In the wake of the Scott Lee Cohen scandal, State Rep. Will Burns has reintroduced his bill to create a statewide public-financing option for legislative, executive, and judicial races.
The Scott Lee Cohen debacle brought with it a number of of political lessons for Illinois Democrats. It exposed the need for a stronger party chairman and shed light on how ineffectively party leaders vet candidates. It also should remind Illinois citizens of the need to further strengthen campaign finance reform. After all, had Cohen not spent more than all of his Democratic challengers combined -- using his own money, no less -- there's little chance that he would have clinched the lieutenant governor's nomination last week.
As Cohen story subsides, State Rep. Will Burns (D-Chicago) is taking another crack at reining in the electoral influence of private interests and amplifying the voices of small donors. Today, he reintroduced the Lincoln Act (HB 5692), which would create a statewide public-financing option for legislative, executive, and judicial races. If the General Assembly were to approve the measure, Illinois would be the seventh state to create a framework for viable candidates to tap into public money. In doing so, the bill would help level the playing field for those candidates facing deep-pocketed competitors.
As regular readers may recall, the proposed system would work this way: First, candidates would have to demonstrate their viability by raising a certain amount of small contributions from Illinois residents. Once that threshold had been exceeded, they would qualify for a three-to-one public match on donations between $5 and $500.
The measure faces long odds. And the biggest challenge is finding money to pay for it. If all candidates running for an executive or legislative office opted for public financing during a gubernatorial election year, it would cost the state $100 million. But that's unlikely to happen. And some of the funding hurdle could be cleared by creating an income tax check-off or hiking lobbyist registration fees. Burns isn't committing to a revenue source just yet.

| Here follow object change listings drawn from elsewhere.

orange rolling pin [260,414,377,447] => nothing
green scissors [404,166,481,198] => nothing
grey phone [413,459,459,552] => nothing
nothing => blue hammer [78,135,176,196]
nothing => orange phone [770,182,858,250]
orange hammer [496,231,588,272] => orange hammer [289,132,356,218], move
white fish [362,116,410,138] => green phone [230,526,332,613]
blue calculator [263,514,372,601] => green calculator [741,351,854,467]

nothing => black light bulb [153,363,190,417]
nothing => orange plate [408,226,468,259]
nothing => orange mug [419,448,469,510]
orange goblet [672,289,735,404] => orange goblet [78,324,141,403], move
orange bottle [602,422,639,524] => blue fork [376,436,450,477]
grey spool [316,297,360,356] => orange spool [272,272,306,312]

On the judicial side, the biggest obstacle has been House Speaker Mike Madigan; he has routinely allowed similar bills (SB 2144 and HB 2631) to languish. That shouldn't come as any huge surprise, considering that such reforms would curb the power of statehouse leaders to determine who rises to the top in legislative contests.
That said, supporters of the bill potentially have an additional asset this year: an advocate for public financing now sits in the governor's office. Last year, Gov. Pat Quinn displayed no shortage of enthusiasm for a so-called "clean election" system when campaign finance reforms were being negotiated. "Quinn seemed more interested in public financing than contribution limits," says David Morrison of the Illinois Campaign for Political Reform. "If he would say, 'This is the way we ought to go,' that would go a long way. We'll see."
As part of the reform package adopted last year (which include some limits on the sort of loans that Cohen gave himself), a task force will convene this summer to evaluate, among other things, the public financing option. Only time will tell what the members (eight appointed by legislative leaders, three by the governor's office) will come up with and how Madigan will react.
Would such a system eliminate the sort of embarrassment caused by Cohen's election? That's debatable, Morrison tells us. "Is there ever going to be a candidate that could overwhelm public financing? Sure," he says. "But you don't have to outspend. You just have to get your message out."